Important: Recall that to make the stored cell partitions the active cell partitions you must click the Use Stored Partitions button. The active cell partition is used for the current calculation, while the stored cell partition (the last partition performed) is used when you save a case file.

43.5.4.1.4. Resetting the Partition Parameters

If you change your mind about your partition parameter settings, you can easily return to the default settings assigned by Ansys Fluent by clicking on the Default button. When you click the Default button, it will become the Reset button. The Reset button allows you to return to the most recently saved settings (that is, the values that were set before you clicked on Default). After execution, the Reset button will become the Default button again.

43.5.4.2. Load Balancing

A dynamic load balancing capability is available in Ansys Fluent.

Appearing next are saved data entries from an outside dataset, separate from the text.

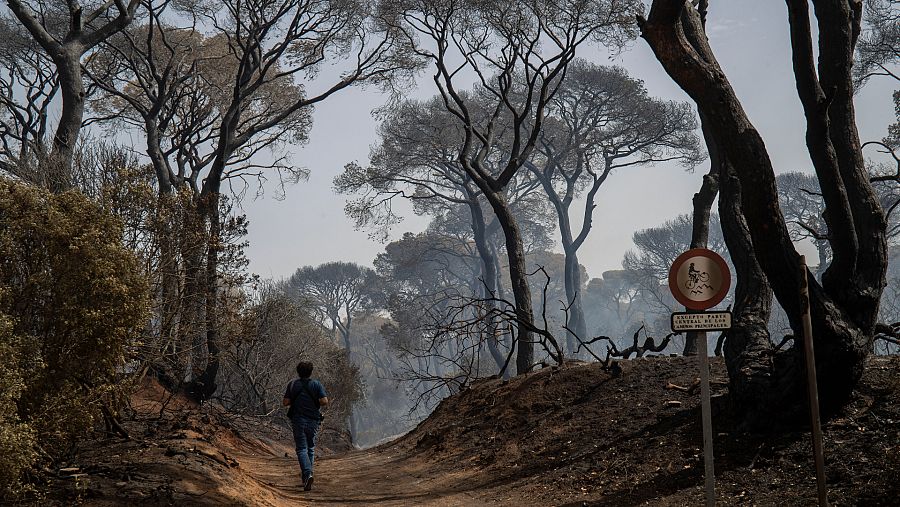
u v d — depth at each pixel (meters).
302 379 11.56
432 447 15.30
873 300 8.64
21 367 7.86
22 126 29.41
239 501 8.62
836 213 8.49
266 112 32.16
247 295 20.30
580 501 8.73
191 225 14.45
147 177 13.34
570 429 12.14
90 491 7.96
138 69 29.25
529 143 22.72
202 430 16.75
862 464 7.38
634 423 11.23
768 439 8.71
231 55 31.22
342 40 28.55
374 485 11.93
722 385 11.28
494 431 14.12
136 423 14.56
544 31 23.05
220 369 28.27
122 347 8.95
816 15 9.53
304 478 11.08
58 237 8.57
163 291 14.17
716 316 6.62
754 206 8.31
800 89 8.79
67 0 21.94
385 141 43.69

The principal reason for using parallel processing is to reduce the turnaround time of your simulation, which may be achieved by the following means:

Faster machines, for example, faster CPU, memory, cache, and communication bandwidth between the CPU and memory
Faster interconnects, for example, smaller latency and larger bandwidth
Better Load balancing, for example, load is evenly distributed and CPUs are not idled during calculation

The first two evolve at the pace of computer technology, which is beyond the scope of this document. The third item is regarding optimization of available computation power. Here we are mainly talking about load balancing on dedicated homogeneous resources, which is often the case nowadays. If you are not using a dedicated homogeneous resource, you may need to account for differences in CPU speeds during partitioning by specifying a load distribution (for details, see Load Distribution).

On a dedicated homogeneous system, the key for load balancing is how to evaluate the computational requirement of each cell. By default, Ansys Fluent assumes that each cell requires the same computational work, but this is often not the case. For example

A hexahedral cell demands more CPU and memory than a tetrahedral cell.
A cell with particle tracking will use more time than a cell without particle tracking.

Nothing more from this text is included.